ACTIVITY = Write out the passage about the border wall word for word, starting at "The wall was" and ending at "cross the border.".

─── READING PASSAGE ───

The wall was mooted in 2021. Inaugurating the work on 20 February 2022, President Luis Abinader claimed:

‘This barrier will benefit both countries, as it will allow us to control much more efficiently bilateral trade, and regulate migratory fluxes so as to fight against people smuggling mafias, drug trafficking and illegal arms sales.’

But human rights groups on both sides of the border have protested that the move will only increase tension between the two countries.

Santiago Riverón, the mayor of Dajabón, one of the main crossing points between the two countries, told Agence France Presse that the real wall between the two countries was the economy, and accused the Dominican military of extorting money out of Haitian migrants to allow them to cross the border.

─── DATA RECORDS ───

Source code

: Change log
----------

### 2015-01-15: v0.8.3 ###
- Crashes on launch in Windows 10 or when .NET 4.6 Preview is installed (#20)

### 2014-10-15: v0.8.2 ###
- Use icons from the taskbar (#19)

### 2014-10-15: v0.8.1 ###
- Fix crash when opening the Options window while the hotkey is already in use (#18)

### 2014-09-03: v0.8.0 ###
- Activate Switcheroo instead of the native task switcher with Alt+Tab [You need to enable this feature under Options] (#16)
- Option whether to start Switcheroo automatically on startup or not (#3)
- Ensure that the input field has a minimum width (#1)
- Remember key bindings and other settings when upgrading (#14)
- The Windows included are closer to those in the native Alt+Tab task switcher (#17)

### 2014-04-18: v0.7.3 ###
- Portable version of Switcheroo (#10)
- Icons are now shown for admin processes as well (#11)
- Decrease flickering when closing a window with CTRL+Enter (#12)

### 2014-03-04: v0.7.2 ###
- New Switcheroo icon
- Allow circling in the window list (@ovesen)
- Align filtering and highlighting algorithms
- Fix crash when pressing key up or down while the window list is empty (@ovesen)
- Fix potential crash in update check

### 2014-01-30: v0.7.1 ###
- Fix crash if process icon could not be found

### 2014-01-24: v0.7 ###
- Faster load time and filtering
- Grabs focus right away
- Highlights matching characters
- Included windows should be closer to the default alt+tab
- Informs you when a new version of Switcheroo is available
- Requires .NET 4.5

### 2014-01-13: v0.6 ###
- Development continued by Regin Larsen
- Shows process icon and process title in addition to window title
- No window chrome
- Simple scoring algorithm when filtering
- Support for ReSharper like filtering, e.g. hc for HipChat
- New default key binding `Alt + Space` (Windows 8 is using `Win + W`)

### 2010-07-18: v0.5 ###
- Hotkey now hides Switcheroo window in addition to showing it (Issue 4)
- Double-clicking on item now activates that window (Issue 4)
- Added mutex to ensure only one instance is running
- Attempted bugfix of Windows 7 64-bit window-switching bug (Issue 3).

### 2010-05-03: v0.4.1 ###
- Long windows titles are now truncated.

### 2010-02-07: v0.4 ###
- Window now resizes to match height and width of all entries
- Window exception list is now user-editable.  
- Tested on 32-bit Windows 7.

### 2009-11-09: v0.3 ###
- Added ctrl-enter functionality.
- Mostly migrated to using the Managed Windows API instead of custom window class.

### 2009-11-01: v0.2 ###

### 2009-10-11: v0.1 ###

───

ANSWER BOX =
The wall was mooted in 2021. Inaugurating the work on 20 February 2022, President Luis Abinader claimed:

‘This barrier will benefit both countries, as it will allow us to control much more efficiently bilateral trade, and regulate migratory fluxes so as to fight against people smuggling mafias, drug trafficking and illegal arms sales.’

But human rights groups on both sides of the border have protested that the move will only increase tension between the two countries.

Santiago Riverón, the mayor of Dajabón, one of the main crossing points between the two countries, told Agence France Presse that the real wall between the two countries was the economy, and accused the Dominican military of extorting money out of Haitian migrants to allow them to cross the border.